*DIRECTIVES:*
1. In the school budget article, what funding gap does the "roll over" budget proposal have?
2. Reproduce the school budget article verbatim, starting at "MARCH 6, 2017" and ending at "additions are possible?".
3. Continue the school budget article from the point where it stops.

*PAGE:*
##########
Most board members want to stay under the state’s tax levy cap

Superintendent asks board members four budget questions

MARCH 6, 2017

Board of Education members began their discussion of the 2017-18 school budget tonight as Superintendent Susan Swartz asked them to consider four questions as they began the discussion:

  • What items are non-negotiable?
  • What would you like to add if additions are possible?
  • What are you comfortable letting go?
  • Where would you like the tax rate to be in August?

Here is Swartz’s presentation to the Board of Education tonight.

The “roll over” budget proposal presented last week would increase spending by $1.752 million (3.37 percent) over the current school year’s budget ($52.048 million). That proposal has a funding gap of $531,000, though part of that – as much as $250,000 – would be filled by new hires to replace the 10 retirees approved by the board so far.

In 2017-18, Scotia-Glenville is taking a capital levy exclusion in the state tax levy cap formula, which is from the 2015 capital project repayments. That exclusion raises the district’s maximum allowable tax levy limit to 3.66 percent in 2017-18.
##########
*SOURCE DATA:*

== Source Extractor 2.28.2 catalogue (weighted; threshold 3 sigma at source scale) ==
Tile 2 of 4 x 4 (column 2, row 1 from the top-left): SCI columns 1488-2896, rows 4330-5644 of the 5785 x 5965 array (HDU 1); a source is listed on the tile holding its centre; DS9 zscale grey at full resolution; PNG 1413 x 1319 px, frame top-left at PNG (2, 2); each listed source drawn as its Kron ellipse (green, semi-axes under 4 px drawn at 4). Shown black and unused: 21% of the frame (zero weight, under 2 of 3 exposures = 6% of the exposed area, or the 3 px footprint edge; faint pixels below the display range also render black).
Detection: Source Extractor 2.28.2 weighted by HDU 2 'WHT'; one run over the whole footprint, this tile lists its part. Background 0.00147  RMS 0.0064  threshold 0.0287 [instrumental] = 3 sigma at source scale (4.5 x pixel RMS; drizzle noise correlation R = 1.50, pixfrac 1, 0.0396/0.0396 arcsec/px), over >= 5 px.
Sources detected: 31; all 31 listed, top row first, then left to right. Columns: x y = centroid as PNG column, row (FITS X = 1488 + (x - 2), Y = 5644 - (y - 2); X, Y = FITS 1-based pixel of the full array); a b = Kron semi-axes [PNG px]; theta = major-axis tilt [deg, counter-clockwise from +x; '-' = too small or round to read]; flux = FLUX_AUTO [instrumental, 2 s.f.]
##########
*ANSWERS TO THE EXERCISES:*
1. $531,000

2.
MARCH 6, 2017

Board of Education members began their discussion of the 2017-18 school budget tonight as Superintendent Susan Swartz asked them to consider four questions as they began the discussion:

  • What items are non-negotiable?
  • What would you like to add if additions are possible?

3.
Gov. Andrew Cuomo has presented a state budget that would include a 1.33 percent increase in Foundation Aid for Scotia-Glenville. Total state aid – including reimbursed funding for money already spent like transportation and BOCES aid – would increase by $410,099 or 2.09 percent. The state Legislature may increase those figures as the state budget is developed up to the April 1 state budget adoption deadline.

Here is Swartz’s presentation about the “roll over budget” to the Board of Education on Feb. 27.

She began tonight’s presentation by discussing myths about the tax rate and discussed how she hired new staff to replace retiring staff. Because she prefers candidates with experience, she said she plans to typically hire on Step 8 of the teacher’s schedule – a starting salary of $51,235 (with benefits, $81,784).

She noted that many staff members were hired above that level last year to replace retirees, while some were hired below that level. She said budgeting to hire at Step 8 gives her flexibility in the hiring process and allows her to “hire somebody with the most experience for our classrooms. We also have to build a budget that reflects our reality (of hiring).”

BOE supports programs in the budget now

Swartz also reviewed the budget additions from last year: MS Special Needs program, teaching assistants at Sacandaga and the Middle School and additional TA hours at Glen-Worden, restoration of field trips, an increase in music instruction, a full-time reading teacher at Sacandaga and the Middle school and reinstatement of the dean of students position at the high school.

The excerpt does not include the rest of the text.